* What you should do
Copy out the records precisely, omitting pictures.

:: Input data

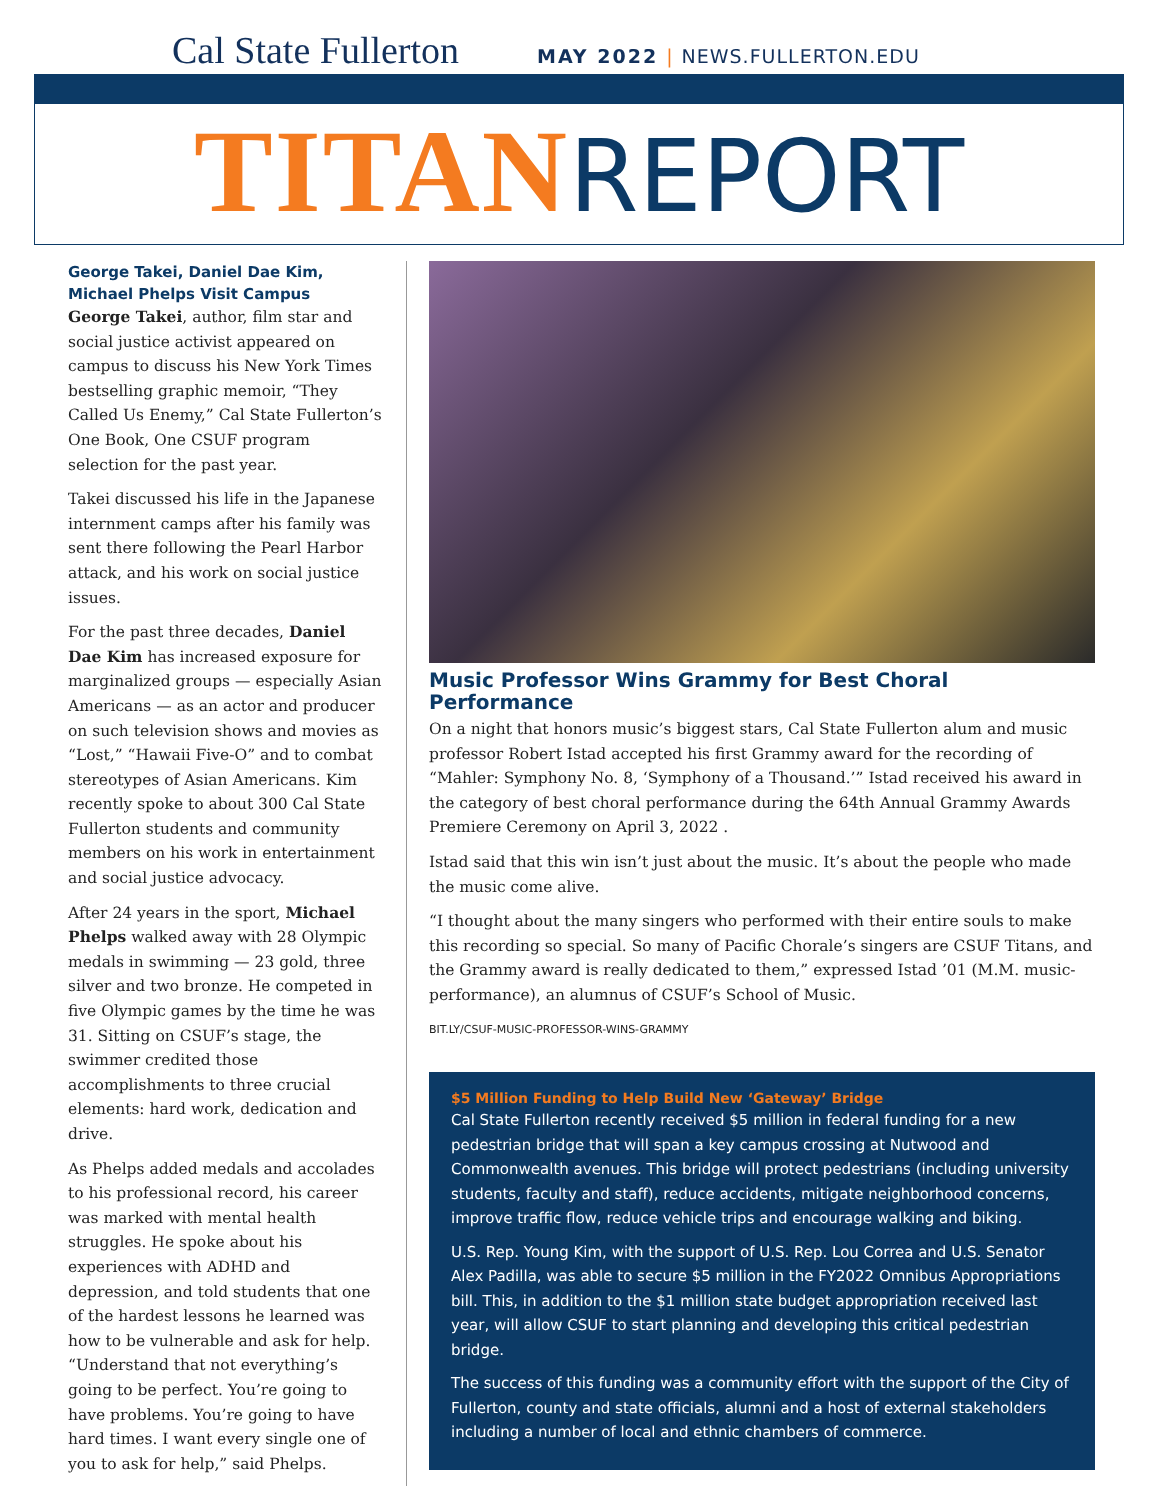Cal State Fullerton
MAY 2022 | NEWS.FULLERTON.EDU
TITAN REPORT
George Takei, Daniel Dae Kim, Michael Phelps Visit Campus
George Takei, author, film star and social justice activist appeared on campus to discuss his New York Times bestselling graphic memoir, “They Called Us Enemy,” Cal State Fullerton’s One Book, One CSUF program selection for the past year.
Takei discussed his life in the Japanese internment camps after his family was sent there following the Pearl Harbor attack, and his work on social justice issues.
For the past three decades, Daniel Dae Kim has increased exposure for marginalized groups — especially Asian Americans — as an actor and producer on such television shows and movies as “Lost,” “Hawaii Five-O” and to combat stereotypes of Asian Americans. Kim recently spoke to about 300 Cal State Fullerton students and community members on his work in entertainment and social justice advocacy.
After 24 years in the sport, Michael Phelps walked away with 28 Olympic medals in swimming — 23 gold, three silver and two bronze. He competed in five Olympic games by the time he was 31. Sitting on CSUF’s stage, the swimmer credited those accomplishments to three crucial elements: hard work, dedication and drive.
As Phelps added medals and accolades to his professional record, his career was marked with mental health struggles. He spoke about his experiences with ADHD and depression, and told students that one of the hardest lessons he learned was how to be vulnerable and ask for help. “Understand that not everything’s going to be perfect. You’re going to have problems. You’re going to have hard times. I want every single one of you to ask for help,” said Phelps.
Music Professor Wins Grammy for Best Choral Performance
On a night that honors music’s biggest stars, Cal State Fullerton alum and music professor Robert Istad accepted his first Grammy award for the recording of “Mahler: Symphony No. 8, ‘Symphony of a Thousand.’” Istad received his award in the category of best choral performance during the 64th Annual Grammy Awards Premiere Ceremony on April 3, 2022 .
Istad said that this win isn’t just about the music. It’s about the people who made the music come alive.
“I thought about the many singers who performed with their entire souls to make this recording so special. So many of Pacific Chorale’s singers are CSUF Titans, and the Grammy award is really dedicated to them,” expressed Istad ’01 (M.M. music-performance), an alumnus of CSUF’s School of Music.
BIT.LY/CSUF-MUSIC-PROFESSOR-WINS-GRAMMY
$5 Million Funding to Help Build New ‘Gateway’ Bridge
Cal State Fullerton recently received $5 million in federal funding for a new pedestrian bridge that will span a key campus crossing at Nutwood and Commonwealth avenues. This bridge will protect pedestrians (including university students, faculty and staff), reduce accidents, mitigate neighborhood concerns, improve traffic flow, reduce vehicle trips and encourage walking and biking.
U.S. Rep. Young Kim, with the support of U.S. Rep. Lou Correa and U.S. Senator Alex Padilla, was able to secure $5 million in the FY2022 Omnibus Appropriations bill. This, in addition to the $1 million state budget appropriation received last year, will allow CSUF to start planning and developing this critical pedestrian bridge.
The success of this funding was a community effort with the support of the City of Fullerton, county and state officials, alumni and a host of external stakeholders including a number of local and ethnic chambers of commerce.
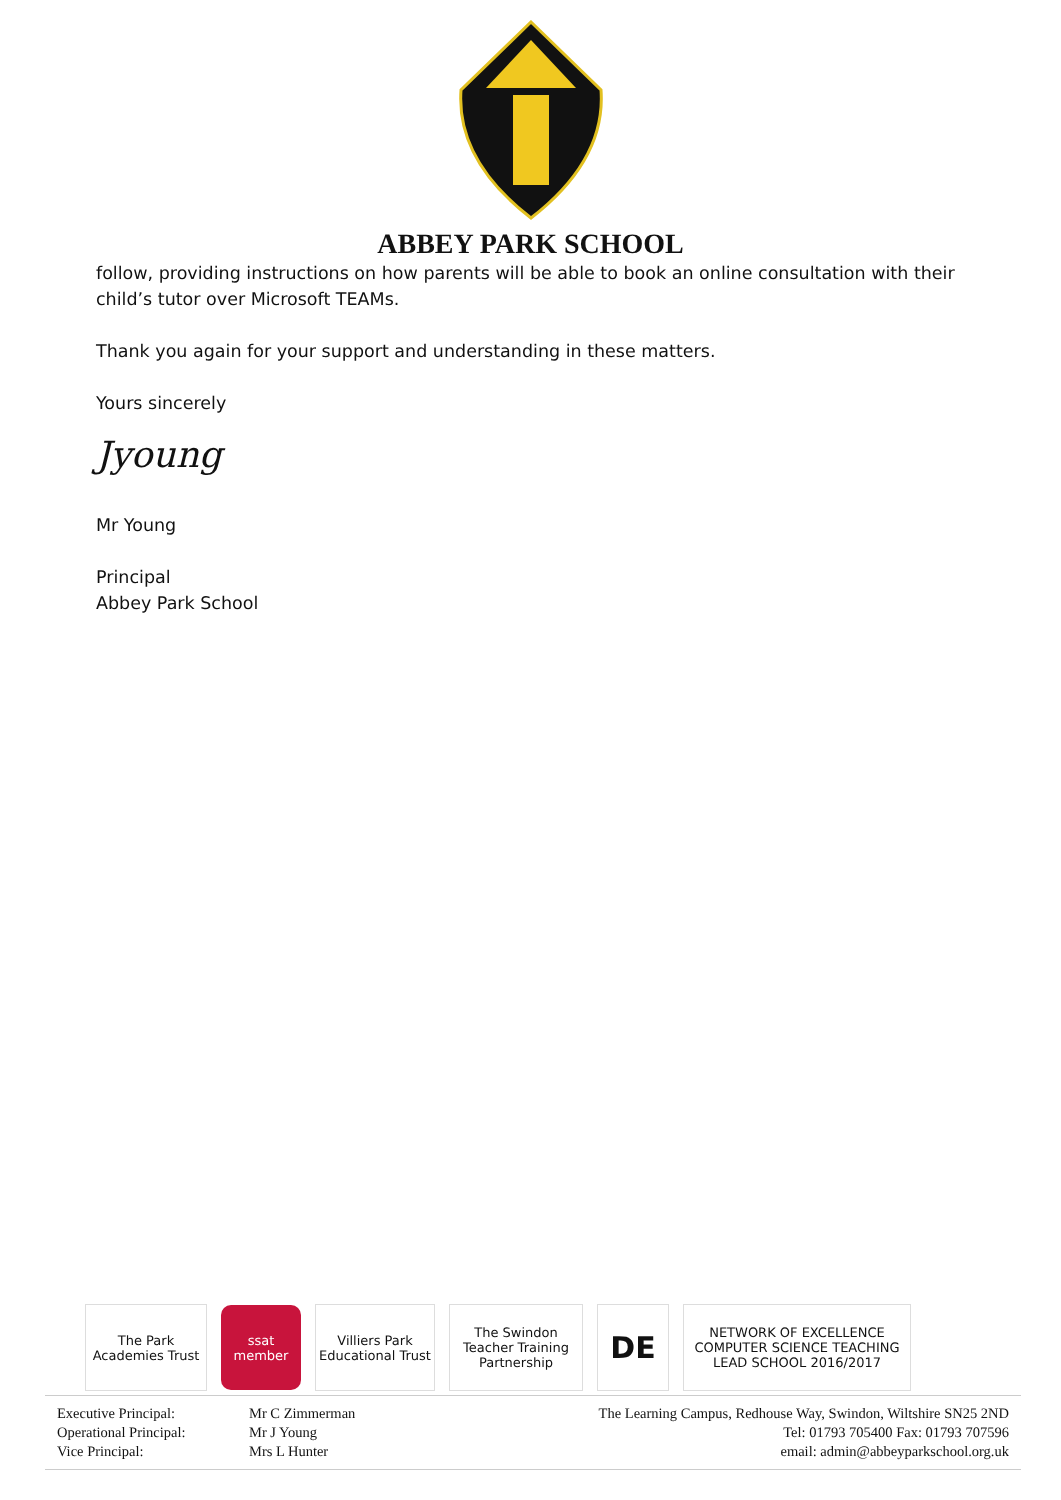ABBEY PARK SCHOOL
follow, providing instructions on how parents will be able to book an online consultation with their child’s tutor over Microsoft TEAMs.
Thank you again for your support and understanding in these matters.
Yours sincerely
Jyoung
Mr Young
Principal
Abbey Park School
The Park
Academies Trust
ssat
member
Villiers Park
Educational Trust
The Swindon Teacher Training Partnership
DE
NETWORK OF EXCELLENCE COMPUTER SCIENCE TEACHING
LEAD SCHOOL 2016/2017
Executive Principal:
Operational Principal:
Vice Principal:
Mr C Zimmerman
Mr J Young
Mrs L Hunter
The Learning Campus, Redhouse Way, Swindon, Wiltshire SN25 2ND
Tel: 01793 705400 Fax: 01793 707596
email: admin@abbeyparkschool.org.uk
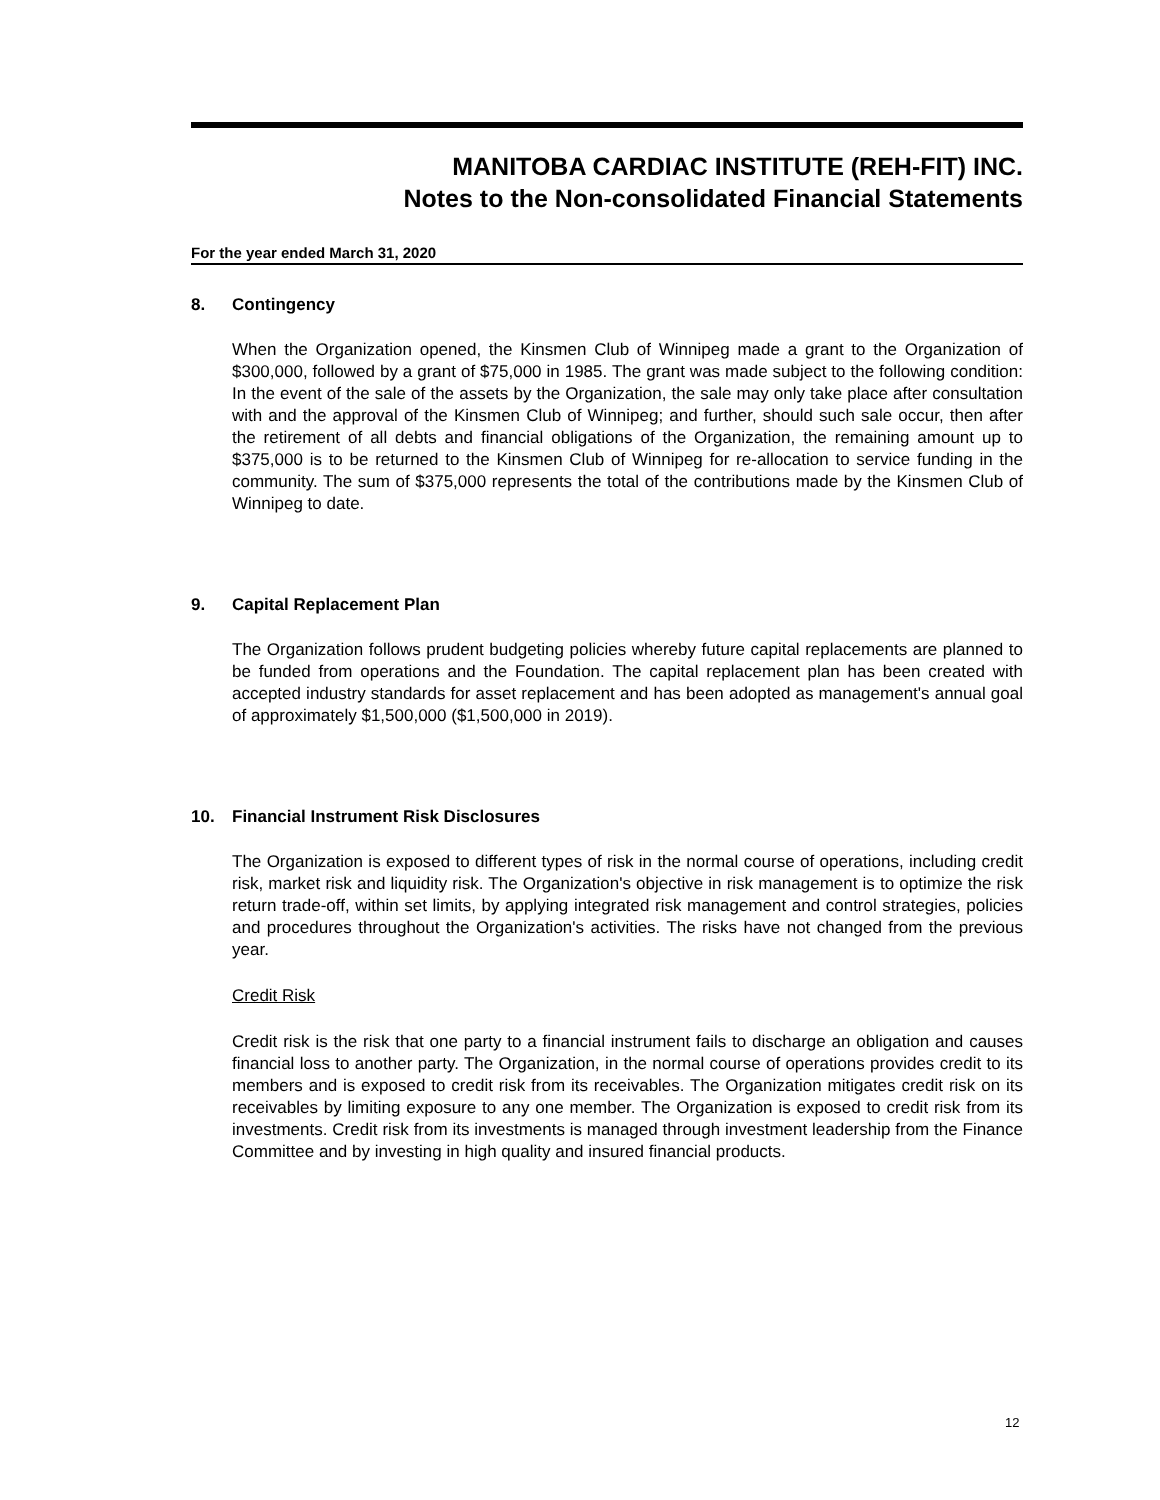MANITOBA CARDIAC INSTITUTE (REH-FIT) INC.
Notes to the Non-consolidated Financial Statements
For the year ended March 31, 2020
8. Contingency
When the Organization opened, the Kinsmen Club of Winnipeg made a grant to the Organization of $300,000, followed by a grant of $75,000 in 1985. The grant was made subject to the following condition: In the event of the sale of the assets by the Organization, the sale may only take place after consultation with and the approval of the Kinsmen Club of Winnipeg; and further, should such sale occur, then after the retirement of all debts and financial obligations of the Organization, the remaining amount up to $375,000 is to be returned to the Kinsmen Club of Winnipeg for re-allocation to service funding in the community. The sum of $375,000 represents the total of the contributions made by the Kinsmen Club of Winnipeg to date.
9. Capital Replacement Plan
The Organization follows prudent budgeting policies whereby future capital replacements are planned to be funded from operations and the Foundation. The capital replacement plan has been created with accepted industry standards for asset replacement and has been adopted as management's annual goal of approximately $1,500,000 ($1,500,000 in 2019).
10. Financial Instrument Risk Disclosures
The Organization is exposed to different types of risk in the normal course of operations, including credit risk, market risk and liquidity risk. The Organization's objective in risk management is to optimize the risk return trade-off, within set limits, by applying integrated risk management and control strategies, policies and procedures throughout the Organization's activities. The risks have not changed from the previous year.
Credit Risk
Credit risk is the risk that one party to a financial instrument fails to discharge an obligation and causes financial loss to another party. The Organization, in the normal course of operations provides credit to its members and is exposed to credit risk from its receivables. The Organization mitigates credit risk on its receivables by limiting exposure to any one member. The Organization is exposed to credit risk from its investments. Credit risk from its investments is managed through investment leadership from the Finance Committee and by investing in high quality and insured financial products.
12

::::

* Output of the exercise
Cal State Fullerton
MAY 2022 | NEWS.FULLERTON.EDU
TITAN REPORT
George Takei, Daniel Dae Kim, Michael Phelps Visit Campus
George Takei, author, film star and social justice activist appeared on campus to discuss his New York Times bestselling graphic memoir, “They Called Us Enemy,” Cal State Fullerton’s One Book, One CSUF program selection for the past year.
Takei discussed his life in the Japanese internment camps after his family was sent there following the Pearl Harbor attack, and his work on social justice issues.
For the past three decades, Daniel Dae Kim has increased exposure for marginalized groups — especially Asian Americans — as an actor and producer on such television shows and movies as “Lost,” “Hawaii Five-O” and to combat stereotypes of Asian Americans. Kim recently spoke to about 300 Cal State Fullerton students and community members on his work in entertainment and social justice advocacy.
After 24 years in the sport, Michael Phelps walked away with 28 Olympic medals in swimming — 23 gold, three silver and two bronze. He competed in five Olympic games by the time he was 31. Sitting on CSUF’s stage, the swimmer credited those accomplishments to three crucial elements: hard work, dedication and drive.
As Phelps added medals and accolades to his professional record, his career was marked with mental health struggles. He spoke about his experiences with ADHD and depression, and told students that one of the hardest lessons he learned was how to be vulnerable and ask for help. “Understand that not everything’s going to be perfect. You’re going to have problems. You’re going to have hard times. I want every single one of you to ask for help,” said Phelps.
Music Professor Wins Grammy for Best Choral Performance
On a night that honors music’s biggest stars, Cal State Fullerton alum and music professor Robert Istad accepted his first Grammy award for the recording of “Mahler: Symphony No. 8, ‘Symphony of a Thousand.’” Istad received his award in the category of best choral performance during the 64th Annual Grammy Awards Premiere Ceremony on April 3, 2022 .
Istad said that this win isn’t just about the music. It’s about the people who made the music come alive.
“I thought about the many singers who performed with their entire souls to make this recording so special. So many of Pacific Chorale’s singers are CSUF Titans, and the Grammy award is really dedicated to them,” expressed Istad ’01 (M.M. music-performance), an alumnus of CSUF’s School of Music.
BIT.LY/CSUF-MUSIC-PROFESSOR-WINS-GRAMMY
$5 Million Funding to Help Build New ‘Gateway’ Bridge
Cal State Fullerton recently received $5 million in federal funding for a new pedestrian bridge that will span a key campus crossing at Nutwood and Commonwealth avenues. This bridge will protect pedestrians (including university students, faculty and staff), reduce accidents, mitigate neighborhood concerns, improve traffic flow, reduce vehicle trips and encourage walking and biking.
U.S. Rep. Young Kim, with the support of U.S. Rep. Lou Correa and U.S. Senator Alex Padilla, was able to secure $5 million in the FY2022 Omnibus Appropriations bill. This, in addition to the $1 million state budget appropriation received last year, will allow CSUF to start planning and developing this critical pedestrian bridge.
The success of this funding was a community effort with the support of the City of Fullerton, county and state officials, alumni and a host of external stakeholders including a number of local and ethnic chambers of commerce.
ABBEY PARK SCHOOL
follow, providing instructions on how parents will be able to book an online consultation with their child’s tutor over Microsoft TEAMs.
Thank you again for your support and understanding in these matters.
Yours sincerely
Jyoung
Mr Young
Principal
Abbey Park School
The Park
Academies Trust
ssat
member
Villiers Park
Educational Trust
The Swindon Teacher Training Partnership
DE
NETWORK OF EXCELLENCE COMPUTER SCIENCE TEACHING
LEAD SCHOOL 2016/2017
Executive Principal:
Operational Principal:
Vice Principal:
Mr C Zimmerman
Mr J Young
Mrs L Hunter
The Learning Campus, Redhouse Way, Swindon, Wiltshire SN25 2ND
Tel: 01793 705400 Fax: 01793 707596
email: admin@abbeyparkschool.org.uk
MANITOBA CARDIAC INSTITUTE (REH-FIT) INC.
Notes to the Non-consolidated Financial Statements
For the year ended March 31, 2020
8. Contingency
When the Organization opened, the Kinsmen Club of Winnipeg made a grant to the Organization of $300,000, followed by a grant of $75,000 in 1985. The grant was made subject to the following condition: In the event of the sale of the assets by the Organization, the sale may only take place after consultation with and the approval of the Kinsmen Club of Winnipeg; and further, should such sale occur, then after the retirement of all debts and financial obligations of the Organization, the remaining amount up to $375,000 is to be returned to the Kinsmen Club of Winnipeg for re-allocation to service funding in the community. The sum of $375,000 represents the total of the contributions made by the Kinsmen Club of Winnipeg to date.
9. Capital Replacement Plan
The Organization follows prudent budgeting policies whereby future capital replacements are planned to be funded from operations and the Foundation. The capital replacement plan has been created with accepted industry standards for asset replacement and has been adopted as management's annual goal of approximately $1,500,000 ($1,500,000 in 2019).
10. Financial Instrument Risk Disclosures
The Organization is exposed to different types of risk in the normal course of operations, including credit risk, market risk and liquidity risk. The Organization's objective in risk management is to optimize the risk return trade-off, within set limits, by applying integrated risk management and control strategies, policies and procedures throughout the Organization's activities. The risks have not changed from the previous year.
Credit Risk
Credit risk is the risk that one party to a financial instrument fails to discharge an obligation and causes financial loss to another party. The Organization, in the normal course of operations provides credit to its members and is exposed to credit risk from its receivables. The Organization mitigates credit risk on its receivables by limiting exposure to any one member. The Organization is exposed to credit risk from its investments. Credit risk from its investments is managed through investment leadership from the Finance Committee and by investing in high quality and insured financial products.
12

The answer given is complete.